Task 1
Set down, word for word, the passage of the bottle-tumbling thread starting with "hi everyone, has" and going on through "capsoda (Dec 28, 2005)".

Text shown
--- begin ---

# tumbling? and cleaning?



## Trying not to break it (Dec 28, 2005)

hi everyone, has anyone tumble embossed amber beers (1900 - 1920) or square 1/2 gal. mason  on high speed?  how much time would you spend cleaning a bottle that you would sell for $5.00.  any thoughts on this would be appreciated.  thanks rhona


----------



## capsoda (Dec 28, 2005)

Hi Rohna, I've tumbled beer bottles on high but square bottles should be tumbled on the lowest speed possible to prevent breakage. I can polish multiple bottles so I put the less valuable ones in when I have an empty canister. Since the tumbler is running anyway it doesn't really cost anything.[]


----------



## Bottle tumbler (Dec 28, 2005)

i spend no time on cheap bottles. never tumble square.oval or figural bottles on fast.

 i do all mine round and others on slow anyway.

 rick


----------



## tazmainiendigger (Dec 28, 2005)

Well here comes my big splash in the pool, haha! I have put many you should not do that type of bottles on high speed... umbrella inks, rectangular meds, lower end flasks (including stoddard types) and even a warners a time or two, all have come out perfect... I have not broke one yet or have it come lose in the stopples. I am running seven canisters and have a good 4000+ bottles to do and want to" Git ER DONE.........."!!!! ( I WOULD NOT RECCOMEND IT UNLESS YOU PLAN ON A LOSS) Glass thickness and overall condition of the bottle is definetly a factor if you consider running higher speeds as are  bubbles, flash and potstones, they would definetly be on the probally dont do list. I have had a flash ( half moon shaped spall) pop out once, I was going to glue it back on but the tumbling action had reduced it by 50% if not more and smoothed it out like a tumbled stone! I ended up wet sanding the lip on that one a (yellow  blob top mug base Gahms beer) and it ended up looking like it had never had a flaw! But anyways back to the original dilemma...... I like to think it's my machine and my experiments and I want to be the best bottle cleaner I can be ,so I stroll off the beaten path and do things my way!  Please note I have confined most of these dont do actions to small to medium size bottle "copper weight" is a big factor.... Well thats my two cents worth...... [] Taz


----------



## Bottle tumbler (Dec 28, 2005)

taz do you feel you get more done on a high speed then a slow speed.
 I have done both and have found slow is best for all botles and jars. if everything goes good 8 days from heavy cut to polish. maybe 10 at most for do overs

 what does the fast speed tumbling do for a bottle that slow wont do?

 rick


----------



## tazmainiendigger (Dec 28, 2005)

Hi Rick, It cuts my time in half. I try not to go for the 110% polish if ya know what I mean. If the bottle had medium to light heavy haze and I can remove 80% I can resell it with that minimal haze and they look like a good old  unaltered bottle. The ones that go in my collection wellll another story! I agree a slow turn can tend to be more thorough, especially bottles with concave panels, seems like the copper tends to fall quicker and not get "slung" out like with higher rpm's I do like the burnish the "speed" gives it however... Taz


----------



## Trying not to break it (Dec 28, 2005)

--- end ---

The records
--- begin ---

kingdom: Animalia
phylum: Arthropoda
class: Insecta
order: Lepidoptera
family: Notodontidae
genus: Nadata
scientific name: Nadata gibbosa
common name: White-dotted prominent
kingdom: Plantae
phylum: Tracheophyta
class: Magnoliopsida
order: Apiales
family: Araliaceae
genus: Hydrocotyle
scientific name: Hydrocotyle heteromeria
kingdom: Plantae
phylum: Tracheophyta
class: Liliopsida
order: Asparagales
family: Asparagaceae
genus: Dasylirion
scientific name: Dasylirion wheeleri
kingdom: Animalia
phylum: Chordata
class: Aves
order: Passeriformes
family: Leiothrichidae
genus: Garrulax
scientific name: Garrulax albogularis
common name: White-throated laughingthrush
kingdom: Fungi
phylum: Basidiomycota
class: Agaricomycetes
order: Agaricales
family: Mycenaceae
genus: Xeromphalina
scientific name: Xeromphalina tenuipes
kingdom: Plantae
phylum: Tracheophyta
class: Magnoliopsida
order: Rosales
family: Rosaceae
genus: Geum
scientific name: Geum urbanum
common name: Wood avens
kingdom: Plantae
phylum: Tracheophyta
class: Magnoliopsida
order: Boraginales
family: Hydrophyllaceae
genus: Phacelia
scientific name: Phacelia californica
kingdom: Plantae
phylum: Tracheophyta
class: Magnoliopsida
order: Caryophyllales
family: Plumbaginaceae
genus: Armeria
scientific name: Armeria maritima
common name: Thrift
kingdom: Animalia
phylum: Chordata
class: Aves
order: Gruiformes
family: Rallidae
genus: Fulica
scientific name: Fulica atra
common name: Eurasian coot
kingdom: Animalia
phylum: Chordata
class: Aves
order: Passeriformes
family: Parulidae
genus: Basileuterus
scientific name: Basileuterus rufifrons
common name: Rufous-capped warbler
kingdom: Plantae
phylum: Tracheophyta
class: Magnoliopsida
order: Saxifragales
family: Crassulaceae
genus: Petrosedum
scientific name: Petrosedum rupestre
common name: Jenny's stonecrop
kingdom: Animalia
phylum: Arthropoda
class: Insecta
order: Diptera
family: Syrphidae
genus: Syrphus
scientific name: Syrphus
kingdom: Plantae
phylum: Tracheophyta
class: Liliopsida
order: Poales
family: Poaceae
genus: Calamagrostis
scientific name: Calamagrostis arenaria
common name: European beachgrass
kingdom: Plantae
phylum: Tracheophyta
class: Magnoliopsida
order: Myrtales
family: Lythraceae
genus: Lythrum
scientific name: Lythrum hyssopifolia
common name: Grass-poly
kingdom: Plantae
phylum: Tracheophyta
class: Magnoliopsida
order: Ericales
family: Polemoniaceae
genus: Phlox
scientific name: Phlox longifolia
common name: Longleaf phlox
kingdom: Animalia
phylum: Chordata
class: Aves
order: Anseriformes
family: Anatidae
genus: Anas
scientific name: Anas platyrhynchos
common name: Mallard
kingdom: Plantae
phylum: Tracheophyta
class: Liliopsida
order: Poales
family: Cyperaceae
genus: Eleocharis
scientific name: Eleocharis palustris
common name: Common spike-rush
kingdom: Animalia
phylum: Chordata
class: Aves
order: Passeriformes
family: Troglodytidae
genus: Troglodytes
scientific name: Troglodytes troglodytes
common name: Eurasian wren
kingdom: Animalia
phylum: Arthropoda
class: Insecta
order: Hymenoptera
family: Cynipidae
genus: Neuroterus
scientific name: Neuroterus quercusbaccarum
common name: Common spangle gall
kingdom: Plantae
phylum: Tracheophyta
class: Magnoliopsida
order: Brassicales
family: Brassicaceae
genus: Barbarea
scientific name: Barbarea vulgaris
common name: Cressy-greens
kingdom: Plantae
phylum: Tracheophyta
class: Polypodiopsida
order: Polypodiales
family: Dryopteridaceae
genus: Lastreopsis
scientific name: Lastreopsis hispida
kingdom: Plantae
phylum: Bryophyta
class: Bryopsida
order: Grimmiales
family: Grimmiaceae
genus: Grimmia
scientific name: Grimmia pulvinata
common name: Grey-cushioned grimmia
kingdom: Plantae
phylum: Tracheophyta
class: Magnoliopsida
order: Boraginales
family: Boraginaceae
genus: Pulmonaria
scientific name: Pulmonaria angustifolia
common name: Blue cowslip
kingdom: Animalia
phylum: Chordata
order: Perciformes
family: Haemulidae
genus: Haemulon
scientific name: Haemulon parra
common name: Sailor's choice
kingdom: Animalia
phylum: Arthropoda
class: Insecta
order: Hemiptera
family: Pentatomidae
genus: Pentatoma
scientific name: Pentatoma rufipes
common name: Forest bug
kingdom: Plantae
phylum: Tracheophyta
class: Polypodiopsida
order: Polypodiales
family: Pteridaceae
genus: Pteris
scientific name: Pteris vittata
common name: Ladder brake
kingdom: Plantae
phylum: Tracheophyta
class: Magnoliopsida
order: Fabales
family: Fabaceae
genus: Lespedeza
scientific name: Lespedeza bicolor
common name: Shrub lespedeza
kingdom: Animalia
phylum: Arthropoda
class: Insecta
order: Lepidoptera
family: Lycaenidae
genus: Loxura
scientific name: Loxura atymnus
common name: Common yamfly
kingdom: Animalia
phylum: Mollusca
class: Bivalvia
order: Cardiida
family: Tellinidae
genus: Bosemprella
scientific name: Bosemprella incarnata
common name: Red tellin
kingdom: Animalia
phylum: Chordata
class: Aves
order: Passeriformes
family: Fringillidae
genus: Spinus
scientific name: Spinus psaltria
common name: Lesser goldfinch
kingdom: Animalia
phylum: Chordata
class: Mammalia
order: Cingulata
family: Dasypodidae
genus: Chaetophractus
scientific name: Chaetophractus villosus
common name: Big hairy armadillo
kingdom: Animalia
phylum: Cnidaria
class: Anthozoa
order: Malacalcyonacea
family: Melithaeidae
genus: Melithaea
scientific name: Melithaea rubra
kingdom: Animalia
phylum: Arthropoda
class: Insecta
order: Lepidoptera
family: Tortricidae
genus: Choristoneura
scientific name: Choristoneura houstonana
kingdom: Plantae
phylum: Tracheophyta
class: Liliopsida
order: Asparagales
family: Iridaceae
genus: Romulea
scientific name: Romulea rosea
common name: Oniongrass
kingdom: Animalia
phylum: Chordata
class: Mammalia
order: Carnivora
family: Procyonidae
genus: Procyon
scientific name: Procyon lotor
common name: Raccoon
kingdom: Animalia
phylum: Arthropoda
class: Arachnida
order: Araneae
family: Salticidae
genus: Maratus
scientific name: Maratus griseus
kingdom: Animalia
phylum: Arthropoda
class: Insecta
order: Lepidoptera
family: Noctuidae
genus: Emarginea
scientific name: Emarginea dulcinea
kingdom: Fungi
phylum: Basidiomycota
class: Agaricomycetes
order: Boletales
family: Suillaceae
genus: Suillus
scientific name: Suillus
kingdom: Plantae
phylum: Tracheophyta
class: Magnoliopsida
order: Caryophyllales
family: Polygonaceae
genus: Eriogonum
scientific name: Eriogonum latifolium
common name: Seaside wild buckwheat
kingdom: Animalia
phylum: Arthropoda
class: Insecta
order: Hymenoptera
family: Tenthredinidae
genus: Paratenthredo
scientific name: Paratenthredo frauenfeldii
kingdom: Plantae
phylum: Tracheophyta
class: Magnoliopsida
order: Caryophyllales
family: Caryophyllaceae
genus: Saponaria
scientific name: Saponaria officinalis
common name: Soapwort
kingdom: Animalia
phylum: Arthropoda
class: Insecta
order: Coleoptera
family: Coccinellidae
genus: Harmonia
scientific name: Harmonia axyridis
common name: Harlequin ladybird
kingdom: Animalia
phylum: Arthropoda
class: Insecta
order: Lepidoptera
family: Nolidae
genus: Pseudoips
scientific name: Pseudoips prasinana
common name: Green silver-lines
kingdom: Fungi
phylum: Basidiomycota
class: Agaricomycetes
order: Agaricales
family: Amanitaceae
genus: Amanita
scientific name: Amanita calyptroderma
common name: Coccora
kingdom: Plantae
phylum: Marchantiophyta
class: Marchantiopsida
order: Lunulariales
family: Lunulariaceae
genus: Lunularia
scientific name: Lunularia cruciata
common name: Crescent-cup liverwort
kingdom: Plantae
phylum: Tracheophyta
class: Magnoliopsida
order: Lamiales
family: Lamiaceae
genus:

--- end ---

Task 2
From the rows above, extract the lines starting with the line with "genus: Eriogonum" and going on through the final line of the rows, and reproduce them verbatim.

Reply 1
hi everyone, has anyone tumble embossed amber beers (1900 - 1920) or square 1/2 gal. mason  on high speed?  how much time would you spend cleaning a bottle that you would sell for $5.00.  any thoughts on this would be appreciated.  thanks rhona


----------



## capsoda (Dec 28, 2005)

Reply 2
genus: Eriogonum
scientific name: Eriogonum latifolium
common name: Seaside wild buckwheat
kingdom: Animalia
phylum: Arthropoda
class: Insecta
order: Hymenoptera
family: Tenthredinidae
genus: Paratenthredo
scientific name: Paratenthredo frauenfeldii
kingdom: Plantae
phylum: Tracheophyta
class: Magnoliopsida
order: Caryophyllales
family: Caryophyllaceae
genus: Saponaria
scientific name: Saponaria officinalis
common name: Soapwort
kingdom: Animalia
phylum: Arthropoda
class: Insecta
order: Coleoptera
family: Coccinellidae
genus: Harmonia
scientific name: Harmonia axyridis
common name: Harlequin ladybird
kingdom: Animalia
phylum: Arthropoda
class: Insecta
order: Lepidoptera
family: Nolidae
genus: Pseudoips
scientific name: Pseudoips prasinana
common name: Green silver-lines
kingdom: Fungi
phylum: Basidiomycota
class: Agaricomycetes
order: Agaricales
family: Amanitaceae
genus: Amanita
scientific name: Amanita calyptroderma
common name: Coccora
kingdom: Plantae
phylum: Marchantiophyta
class: Marchantiopsida
order: Lunulariales
family: Lunulariaceae
genus: Lunularia
scientific name: Lunularia cruciata
common name: Crescent-cup liverwort
kingdom: Plantae
phylum: Tracheophyta
class: Magnoliopsida
order: Lamiales
family: Lamiaceae
genus:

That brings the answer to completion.